PSIO Personal Safety Intervention Order Struck Out On First Mention in Dandenong Magistrates Court

Personal Safety Intervention Order Application (PSIO) – Struck out – First Mention

Court Location: Dandenong Magistrates Court

Facts:

Our clients were respondents to an application for a Personal Safety Intervention Order. They were owner occupiers of a commercial premises and were on the board of the body corporate for a collection of commercial premises.

The applicant was a tenant at one of the neigbouring commercial premises that formed part of the body corporate.

The applicant had been running their business in a way that was in breach of the body corporate rules, and breach action was being undertaken and handled by the third party professional who manage the body corporate.

Unfortunately, the applicant was upset by this action and in response took out applications for intervention orders against both our clients, as they were on the board of the body corporate.

The applications contained a number of allegations, but mostly related to complaints made by our clients about his business.

Result:

We at first attempted to have the parties go through mediation because of the close confinements of their working situation and there would have to be an ongoing relationship of some sort. However, that was unsuccessful because the Applicant made it clear that no negotiated resolution was going to be reached, as the Applicant wanted to negotiate the breach proceedings of which our client’s had no control.

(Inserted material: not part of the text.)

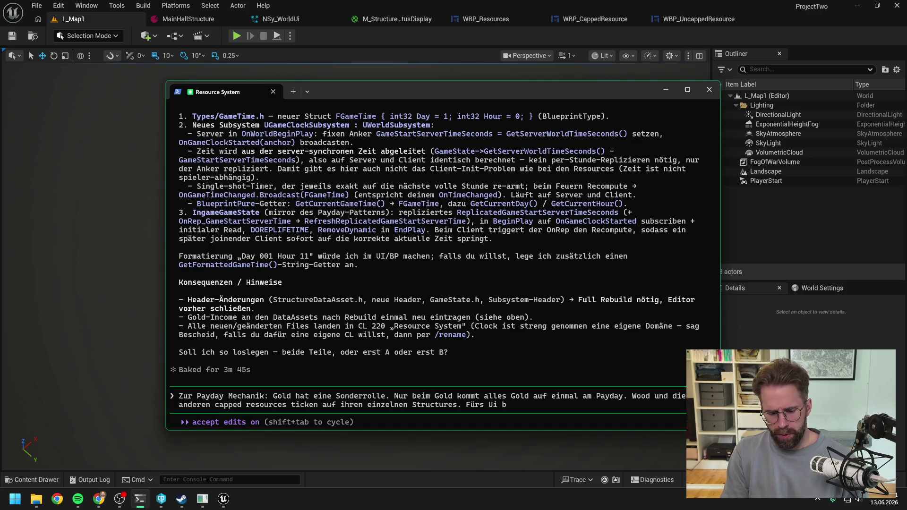
{"action": "type", "text": "ilden wir darau"}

As a result, when the matter returned to Court, application was made under Rule 6.02 of the Magistrates’ Court (Personal Safety Intervention Order Rules) 2011 to have the application struck out as “scandalous, frivolous or vexatious” and/or “otherwise an abuse of the process of the Court”.

It was submitted that the application was an abuse of process as it was in response to the breach proceedings and was designed to try and use these applications as leverage.

Furthermore, it was argued that the application was frivolous as it had no reasonable prospect of success. This was because there was nothing alleged to have occurred that could actually constitute Prohibited Behaviour as defined in the Personal Safety Intervention Order Act 2011. This is because the applicant’s allegations related mostly to our clients complaining of his illicit activity.

The Applicant tried to rely on additional allegations not put in his original application, however thanks to quick thinking we demonstrated that these allegations were also frivolous and could not hope to be proved in Court.

In then end the Magistrate was persuaded by our extensive submissions and found that the Applicant’s case taken at its highest could not substantiate any grounds of Prohibited Behaviour and would not justify the making of an order. It was found that the application was frivolous, given there was no way for the application to succeed.

This was an excellent result given our clients would have had to spend significant time and money in contesting the order, or be faced with the prospect of consenting to one. The risk was too high of having an order against them and putting them at risk of allegations of breach that could lead to criminal charges.

This result was one born of creative thinking and quick problem solving to identify what needed to be demonstrated to the Court to get the desired outcome. It required extensive preparation of persuasive submissions on the relevant law as to why the application should be struck out.